*** Data in this exercise Section Begins ***
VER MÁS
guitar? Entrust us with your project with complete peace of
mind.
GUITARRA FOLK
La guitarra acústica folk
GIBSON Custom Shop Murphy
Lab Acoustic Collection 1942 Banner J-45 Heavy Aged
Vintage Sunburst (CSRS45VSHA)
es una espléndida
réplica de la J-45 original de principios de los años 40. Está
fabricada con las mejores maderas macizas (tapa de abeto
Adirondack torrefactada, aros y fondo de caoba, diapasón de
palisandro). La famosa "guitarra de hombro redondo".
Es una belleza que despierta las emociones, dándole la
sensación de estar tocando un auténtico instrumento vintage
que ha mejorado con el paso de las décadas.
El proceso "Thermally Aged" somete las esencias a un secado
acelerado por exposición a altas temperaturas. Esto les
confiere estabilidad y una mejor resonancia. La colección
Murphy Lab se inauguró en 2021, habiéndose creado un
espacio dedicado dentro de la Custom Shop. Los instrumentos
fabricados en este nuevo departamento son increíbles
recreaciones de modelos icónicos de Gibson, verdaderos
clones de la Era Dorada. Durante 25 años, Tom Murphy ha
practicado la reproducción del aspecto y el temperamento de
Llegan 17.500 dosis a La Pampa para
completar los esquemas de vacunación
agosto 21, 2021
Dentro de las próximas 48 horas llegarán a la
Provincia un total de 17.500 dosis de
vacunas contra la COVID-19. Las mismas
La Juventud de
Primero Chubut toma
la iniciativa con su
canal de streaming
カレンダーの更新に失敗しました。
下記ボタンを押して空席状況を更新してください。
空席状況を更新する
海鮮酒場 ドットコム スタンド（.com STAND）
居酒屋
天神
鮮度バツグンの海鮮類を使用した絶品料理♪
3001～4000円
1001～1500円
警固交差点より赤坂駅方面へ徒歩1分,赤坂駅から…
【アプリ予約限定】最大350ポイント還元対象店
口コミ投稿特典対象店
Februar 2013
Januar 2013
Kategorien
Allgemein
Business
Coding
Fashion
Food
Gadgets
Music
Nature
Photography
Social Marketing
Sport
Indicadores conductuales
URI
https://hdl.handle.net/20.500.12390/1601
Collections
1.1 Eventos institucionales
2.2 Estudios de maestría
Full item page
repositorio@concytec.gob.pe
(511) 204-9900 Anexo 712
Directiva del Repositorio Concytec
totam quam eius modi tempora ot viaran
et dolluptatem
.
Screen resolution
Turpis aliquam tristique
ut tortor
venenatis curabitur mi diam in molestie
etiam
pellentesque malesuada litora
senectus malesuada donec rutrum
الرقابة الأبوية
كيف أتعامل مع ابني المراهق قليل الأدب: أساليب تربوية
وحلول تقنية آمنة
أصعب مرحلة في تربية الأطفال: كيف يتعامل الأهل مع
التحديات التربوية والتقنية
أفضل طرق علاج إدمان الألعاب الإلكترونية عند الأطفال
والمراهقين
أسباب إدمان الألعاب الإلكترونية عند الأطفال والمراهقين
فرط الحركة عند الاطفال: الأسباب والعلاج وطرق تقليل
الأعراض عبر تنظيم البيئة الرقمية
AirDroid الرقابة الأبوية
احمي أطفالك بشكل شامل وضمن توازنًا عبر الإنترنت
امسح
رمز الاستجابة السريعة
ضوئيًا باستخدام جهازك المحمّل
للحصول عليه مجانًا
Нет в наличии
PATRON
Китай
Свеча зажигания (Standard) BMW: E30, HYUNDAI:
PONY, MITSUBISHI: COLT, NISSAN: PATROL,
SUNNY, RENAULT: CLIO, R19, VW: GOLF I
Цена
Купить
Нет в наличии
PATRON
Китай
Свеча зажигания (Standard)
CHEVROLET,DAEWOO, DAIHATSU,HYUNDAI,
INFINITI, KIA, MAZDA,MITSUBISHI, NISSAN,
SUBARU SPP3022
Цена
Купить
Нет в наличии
*** Data in this exercise Section Ends ***
### Instructions to follow
The response should hold exactly the lines starting at the line with "鮮度バツグンの海鮮類を使用した絶品料理♪" and ending at the line with "Screen resolution", and no other line of the material above.

### Solved exercise
鮮度バツグンの海鮮類を使用した絶品料理♪
3001～4000円
1001～1500円
警固交差点より赤坂駅方面へ徒歩1分,赤坂駅から…
【アプリ予約限定】最大350ポイント還元対象店
口コミ投稿特典対象店
Februar 2013
Januar 2013
Kategorien
Allgemein
Business
Coding
Fashion
Food
Gadgets
Music
Nature
Photography
Social Marketing
Sport
Indicadores conductuales
URI
https://hdl.handle.net/20.500.12390/1601
Collections
1.1 Eventos institucionales
2.2 Estudios de maestría
Full item page
repositorio@concytec.gob.pe
(511) 204-9900 Anexo 712
Directiva del Repositorio Concytec
totam quam eius modi tempora ot viaran
et dolluptatem
.
Screen resolution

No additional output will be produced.